Oggi, giovedì 23 novembre 2017, ricorre il 37° anniversario del terremoto dell’Irpinia. Una data che è rimasta impressa nelle menti di chi ha vissuto quella tragica giornata e che ha segnato fortemente il nostro territorio. Quasi tremila morti, trecentomila senza tetto, una ricostruzione disastrosa. L’entità drammatica del sisma non venne valutata subito; i primi telegiornali parlarono di una «scossa di terremoto in Campania» dato che l’interruzione totale delle telecomunicazioni aveva impedito di lanciare l’allarme. Infatti il sisma del 1980 fu causato da tre terremoti di magnitudo compresa fra 6.4 e 6.6 gradi, per un totale pari a 6.9, verificati nell’arco di 40 secondi nella stessa zona. Soltanto a notte inoltrata si cominciò a evidenziarne la più vasta entità. Da una prospezione effettuata nella mattinata del 24 novembre tramite un elicottero vennero rilevate le reali dimensioni del disastro.
Uno dopo l’altro si aggiungevano i nomi dei comuni colpiti; interi nuclei urbani risultavano cancellati, decine e decine di altri erano stati duramente danneggiati. Gli effetti, tuttavia, si estesero ad una zona molto più vasta interessando praticamente tutta l’area centro meridionale della penisola: otto aree interessate globalmente dal sisma (Avellino, Benevento, Caserta, Matera, Napoli, Potenza, Salerno e Foggia.
Una ferita che non si è mai rimarginata lungo anni dolorosi e difficili, nei quali le popolazioni hanno vissuto il dramma di una ricostruzione lenta e tortuosa, che ha stravolto il volto di interi paesi, modificandone irreversibilmente il patrimonio civile e culturale, con la scomparsa di monumenti, edifici civici, chiese e piazze, ovvero i luoghi dell’identità e della memoria. Sciattezza e incapacità soprattutto nel governare la successiva e delicata fase per il ritorno alla normalità: le lungaggini della cosiddetta “ricostruzione”, le troppe zone d’ombra nell’azione della macchina pubblica, il confine tra la legalità e l’illegalità sempre più sottile e quasi impercettibile hanno ammazzato, pur essendo ancora in vita, l’esistenza di tutte quelle persone che non erano finite sepolte dalle macerie.

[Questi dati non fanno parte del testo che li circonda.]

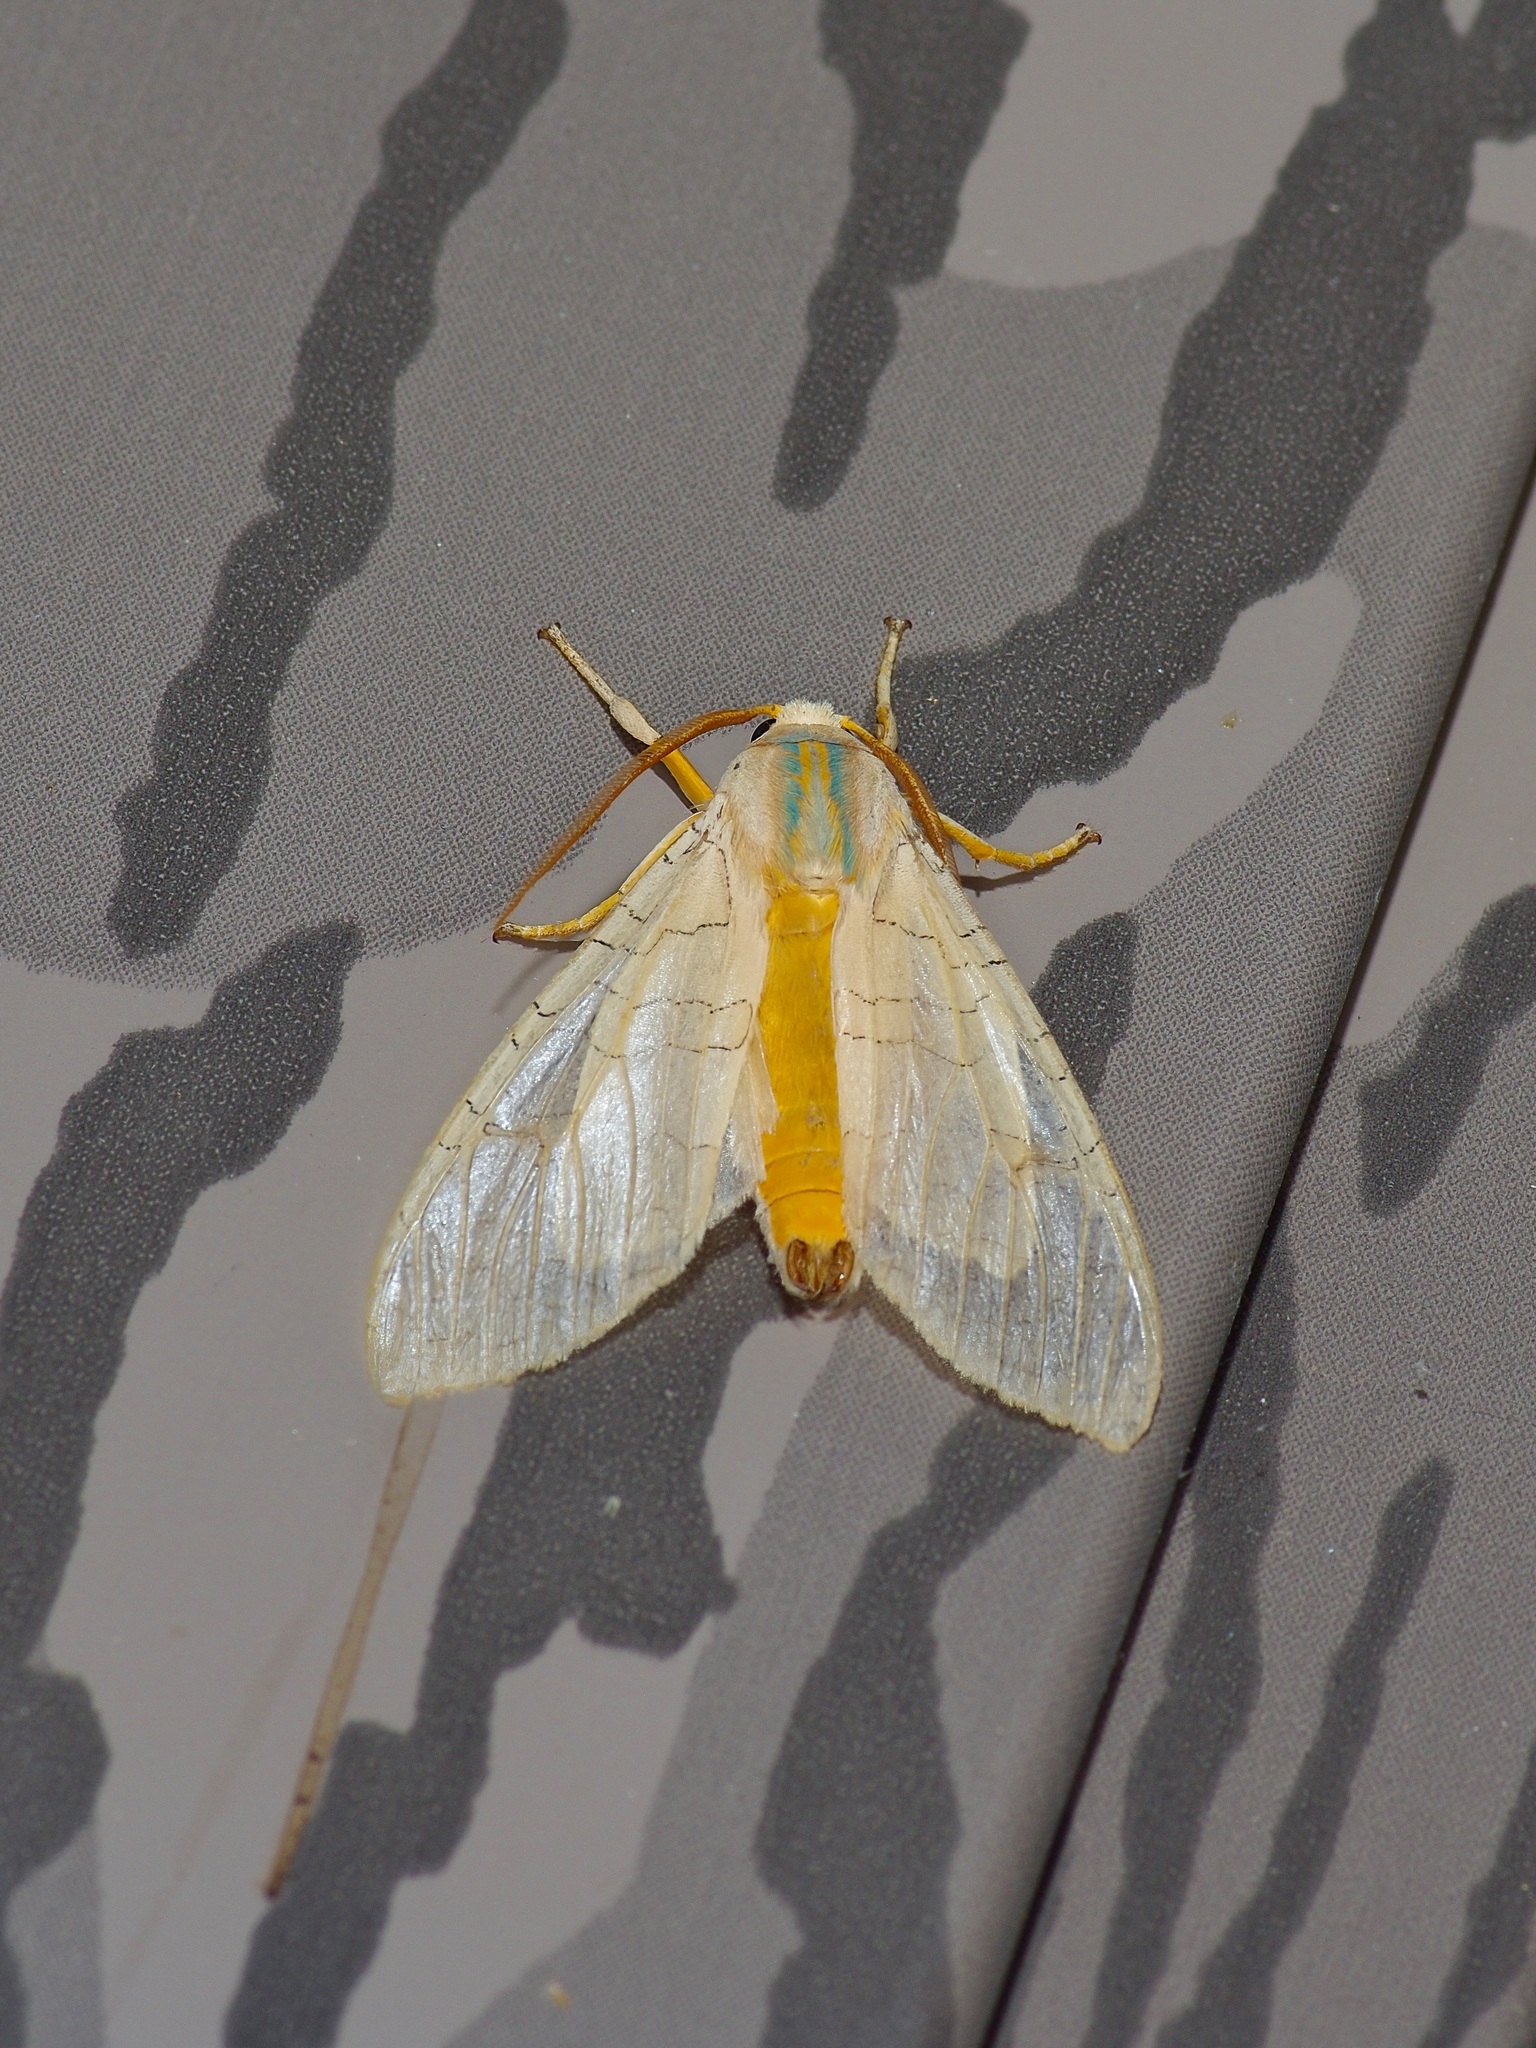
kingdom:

Donne, uomini e bambini costretti a sopravvivere per decenni in abitazioni provvisorie divenute permanenti. Per molti di loro veri e propri containers della vergogna che inesorabilmente si sono trasformati nell’unico tetto possibile. Per troppo tempo.
Ad ogni anniversario ci accorgiamo che la cultura della prevenzione è l’obiettivo primario da perseguire sempre. Dobbiamo imparare a considerare il rischio, i grandi rischi, come un elemento inevitabile delle nostre città, a sentirci coinvolti come cittadini nella gestione del rischio, a partecipare alla costruzione dei piani, ed a chiedere ai nostri sindaci come intendono prepararci ad un possibile evento. Dobbiamo tornare, anche in questo campo, a vivere come parte di un ecosistema naturale più vasto e più imprevedibile di quello che abbiamo supposto negli ultimi cinquant’anni.